Le scénario de ce film nous tire inexorablement vers le bas, là où la souffrance devrait être la seule manière d'apaiser la violence. On se retrouve avec un être qui trouve, grâce à la vengeance, la force d'endurer la souffrance. Le revanche brise le cercle vertueux de l'empathie qui jailli du mouvement de balancier entre la violence et la souffrance. Sans pardon, nous sommes comme cette ourse qui craint pour ses petits et dont la violence est totalement disproportionnée par rapport à la menace.

La religion catholique devrait toujours prôner le pardon pour désamorcer la spirale de la violence. Seulement voilà avec cette histoire abracadabrante de Jesus ressuscité, elle semble donner un pouvoir divin à celui qui a vraiment, mais alors vraiment, beaucoup souffert. Cette fable ouvre malheureusement une brèche dans la généreuse théorie du pardon du Nouveau testament. C'est dans cette  porte ouverte par le Christ qui gagne son droit à la résurrection par la souffrance, que toute l'Amérique s'est engouffrée. L'Amérique est devenue la championne toute catégorie de l'auto-bénédiction, car elle veut se dédouaner du simple pardon du mortel et user à son gré de la sentencieuse colère de Dieu.

L'Amérique s affranchit donc du devoir de pardon en se proclamant en permanence  "God best friend".

L'autre brèche offerte par la religion catholique à l'Amérique est la dégradation du vivant et en particulier des animaux par rapport à cet être exceptionnel qu'est l'homme. D'après l'église seuls les hommes ont une âme, le reste de la nature est juste là pour nous servir de décor. Vision aberrante et totalement antinomique des croyances des indiens d'Amérique.
Le film nous traduit aussi très bien cette croyance, d'un peuple américain qui malgré sa suprématie piétine sans état d'âme beaucoup de principes écologiques, là où il pourrait être exemplaire. Grace à l'église catholique on peut croire en l'homme au détriment de l'animal.

Dans The Revenant tout est centré sur la véracité du jeu des acteurs, en revanche les animaux sont avantageusement remplacés par des images de synthèse, à l'instar de cet maman ourse en 3D qui surjoue comme une débutante. Peu de chance que cette ourse numérique gagne le moindre Oscar au côté de Leonardo Di Caprio dans ce film. Ce film qui se veut hyper naturel nous offre en fait une représentation fantasmée par les américains de leur nature pour mettre en scène leur propre quête. L'animal est instrumentalisé, digitalisé, pour que l'on puisse voir l'industrie hollywoodienne sanctuariser l'homme en souffrance dans une nature qui lui est hostile, lui donnant in fine le droit divin de tuer son égal.

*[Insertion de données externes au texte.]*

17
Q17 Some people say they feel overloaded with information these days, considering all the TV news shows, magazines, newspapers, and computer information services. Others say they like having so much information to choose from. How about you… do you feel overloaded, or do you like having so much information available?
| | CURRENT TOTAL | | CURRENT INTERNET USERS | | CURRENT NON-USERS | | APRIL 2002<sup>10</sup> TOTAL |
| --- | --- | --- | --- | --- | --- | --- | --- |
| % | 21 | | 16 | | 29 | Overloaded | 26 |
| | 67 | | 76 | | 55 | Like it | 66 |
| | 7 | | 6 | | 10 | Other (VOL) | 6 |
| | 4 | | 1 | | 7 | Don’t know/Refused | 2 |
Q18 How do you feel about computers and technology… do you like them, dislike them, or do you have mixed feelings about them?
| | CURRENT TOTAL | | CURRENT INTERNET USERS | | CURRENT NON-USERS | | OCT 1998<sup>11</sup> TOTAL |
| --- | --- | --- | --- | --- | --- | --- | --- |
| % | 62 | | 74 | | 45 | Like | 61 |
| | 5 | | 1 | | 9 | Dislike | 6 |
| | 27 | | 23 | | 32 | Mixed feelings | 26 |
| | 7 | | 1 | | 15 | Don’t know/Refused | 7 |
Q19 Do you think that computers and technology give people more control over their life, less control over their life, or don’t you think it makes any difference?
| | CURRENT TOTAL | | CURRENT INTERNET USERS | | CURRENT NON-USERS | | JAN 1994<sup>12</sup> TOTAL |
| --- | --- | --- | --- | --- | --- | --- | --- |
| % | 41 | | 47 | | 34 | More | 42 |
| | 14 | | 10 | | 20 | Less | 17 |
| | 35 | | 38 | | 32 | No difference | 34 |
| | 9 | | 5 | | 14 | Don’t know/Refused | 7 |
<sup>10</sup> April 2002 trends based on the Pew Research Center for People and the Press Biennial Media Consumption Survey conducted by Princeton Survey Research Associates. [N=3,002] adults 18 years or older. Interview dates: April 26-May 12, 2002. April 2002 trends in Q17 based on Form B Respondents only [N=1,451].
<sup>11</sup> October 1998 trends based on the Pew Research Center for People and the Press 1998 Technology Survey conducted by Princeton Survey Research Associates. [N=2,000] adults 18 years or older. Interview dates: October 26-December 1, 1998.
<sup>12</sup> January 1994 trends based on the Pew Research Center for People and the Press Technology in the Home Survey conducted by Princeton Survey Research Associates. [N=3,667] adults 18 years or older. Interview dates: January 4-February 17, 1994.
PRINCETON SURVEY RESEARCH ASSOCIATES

Un homme qui ne respecte pas ses semblables est un sauvage certes, mais un sauvage qui ne respecte pas la nature, n'en est plus un. Voilà toute la contradiction de la culture américaine qui ne peut plus se replier sur les valeurs animales de la famille, alors qu'elle dénie à la nature ses droits.
L'ours en peluche de nos parents devient aujourd'hui un ours numérique avec lequel le héros s'invente un destin. Il y a bien longtemps que notre nature est devenue artificielle. Les bois sont devenus des campagnes, les campagnes des villes, les animaux des peluches ou des images de synthèse. Il n'y a rien de mal à cela à condition que nous considérions toujours que nous sommes totalement indissociables de celle-ci, qu'elle nous définit autant que nous la définissons.

Si depuis l'époque de The Revenant, l'américain a fait des progrès spectaculaires pour accroitre son confort et ne semble pas avoir beaucoup bougé dans sa perception de sa place dans le monde. L'avenir de l'homme se trouve au delà des religions, sinon à force de trop croire en Dieu, nous risquons de finir comme lui monothéiste c'est à dire...tout seul.